Que rabia tengo, que asco me doy. Que impotencia, que pena. Hemos inventado palabras para darle significado a lo que hacemos y lo que somos, y por eso mismo, nos declaro los soberanos reyes del patetismo. QUE ASCO ME RESULTA SER UN HUMANO.

Los perros no pertenecen a este planeta... la humanidad se tomó el mundo entero, y lo ha colonizado destrozando TODO A SU PASO. Somos una maldita y asquerosa plaga. Somos infecciosos y destructivos. No dejo de pensar en lo bien que estaría toda la naturaleza sin nosotros. Ojalá nos extingamos luego.

Lo único que busca un perro, es un poco de atención y cariño. Si tienes la oportunidad acaricia uno en la calle y verás sin necesidad de que te sonría su mirada agradecida.

Mierda para todos, mierda, mierda, mierda, y más mierda.

domingo, 4 de marzo de 2012

Zurciendo mis vidas.

Acostada sobre mi cama, escribiendo algún mensaje rápido en la red social invasora de por estos día, escuché sin previo aviso la bocina profunda del tren que pasaba cerca.
Y me di cuenta de súbito que hacía mucho tiempo ya sin escucharle. Fue entonces que me puse a pensar deliberadamente bajo los efectos de la voz inconfundible y exquisitamente sensual de Matt Bellamy, que hay un montón de cosas que hace tiempo no hago, arrimadas en un rincón de mis recuerdos.

Hace bastante tiempo que no escuchaba música a gusto bajos los efectos del tetrahidrocannabinol y la disfrutaba de manera espeluznante.
Pienso también que debería volver a hacer algunas de las cosas que ya no hago, como por ejemplo esto mismo de escribir expulsando sentires en forma de palabras. Hacerlo nuevamente con más frecuencia, y no cada tanto como lo es ahora. No esperar a tener una sobre carga de letras dentro de mi cabeza para despedirlas de mi ser.

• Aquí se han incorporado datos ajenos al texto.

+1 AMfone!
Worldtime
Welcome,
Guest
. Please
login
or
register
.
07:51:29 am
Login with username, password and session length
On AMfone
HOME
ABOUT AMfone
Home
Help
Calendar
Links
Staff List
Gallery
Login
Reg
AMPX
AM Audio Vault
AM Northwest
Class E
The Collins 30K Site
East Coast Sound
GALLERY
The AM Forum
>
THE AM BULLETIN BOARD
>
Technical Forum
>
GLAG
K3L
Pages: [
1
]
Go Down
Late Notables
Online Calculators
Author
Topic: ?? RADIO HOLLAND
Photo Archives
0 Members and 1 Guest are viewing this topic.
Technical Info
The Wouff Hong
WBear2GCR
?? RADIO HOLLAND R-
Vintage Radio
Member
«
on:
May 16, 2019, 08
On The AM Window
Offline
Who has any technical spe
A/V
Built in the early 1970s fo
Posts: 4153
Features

Pienso que debería volver a tener mis momentos sagrados a la semana de relajación. Allí están aún, desde hace meses mis muchos inciensos, que antes se volvían nada en cuestión de semanas, esperando a ser consumidos por una pequeña llama. Extraño un poco esa parte del ritual, tirarme en la cama, a cortinas cerradas y dejar que la música se transforme en ese humo danzante del incienso y dejar que me levite envolviendo mi cuerpo en melodías que me hagan desaparecer del planeta por unos instantes.

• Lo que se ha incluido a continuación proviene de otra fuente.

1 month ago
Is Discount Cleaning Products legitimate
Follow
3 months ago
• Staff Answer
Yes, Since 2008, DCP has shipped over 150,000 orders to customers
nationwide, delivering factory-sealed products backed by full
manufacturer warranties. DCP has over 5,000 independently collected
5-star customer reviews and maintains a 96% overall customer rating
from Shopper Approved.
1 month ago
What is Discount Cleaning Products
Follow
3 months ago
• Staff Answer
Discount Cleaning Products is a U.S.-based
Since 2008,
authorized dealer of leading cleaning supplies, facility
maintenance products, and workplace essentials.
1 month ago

Creo, que no debería haber dejado de dibujar. Espero después de escribir todo esto, sacar más a menudo los lápices y rayar con o sin gracia el papel en blanco de cualquier tipo. Llenar mis células de grafito puro.

Pienso que es momento de volver a tomar la correa de mi perro y salir a pasear juntos. Tirarnos en el pasto, correr de un lado a otro y detenernos cansados para poder acariciarlo desmesuradamente.

Quiero volver a escribir cartas, para volver a sentir la emoción de la espera a que llegue a las manos adecuadas. Para volver a sentir la alegría de que puedo emocionar a alguien a puño y letra de tinta sobre papel. Para volver a aquellos días donde todo podía expresarlo en términos extravagantes. Para volver a experimentar con la motricidad fina de mi caligrafía. Para poder dejar un recuerdo tangible.

Deseo volver a tener mi cabello rojo.

Me encantaría tomar de nuevo mis baquetas y tocar por horas y horas hasta desgastar mis muñecas y toda la energía de mi cuerpo. Poder jugar con ritmos cambiándolos de un segundo a otro. Equivocarme de pronto con el golpe de un platillo y perseverar hasta hacerlo completamente bien. GRITAR de felicidad sin ser opacada por el bombo, o la caja. Cansarme de tanto mover los pies.

Creo que es momento de reencontrar a la Kony perdida. Lanzaré una bengala para ver si logro encontrarme por partes.

*Encontraré la forma de agregar estas trivialidades a mi vida. No es que me queje de lo que hoy tengo y de lo que hoy hago. Simplemente quiero ver que sucede si intento reunir las buenas cosas del cercano pasado a mi presente.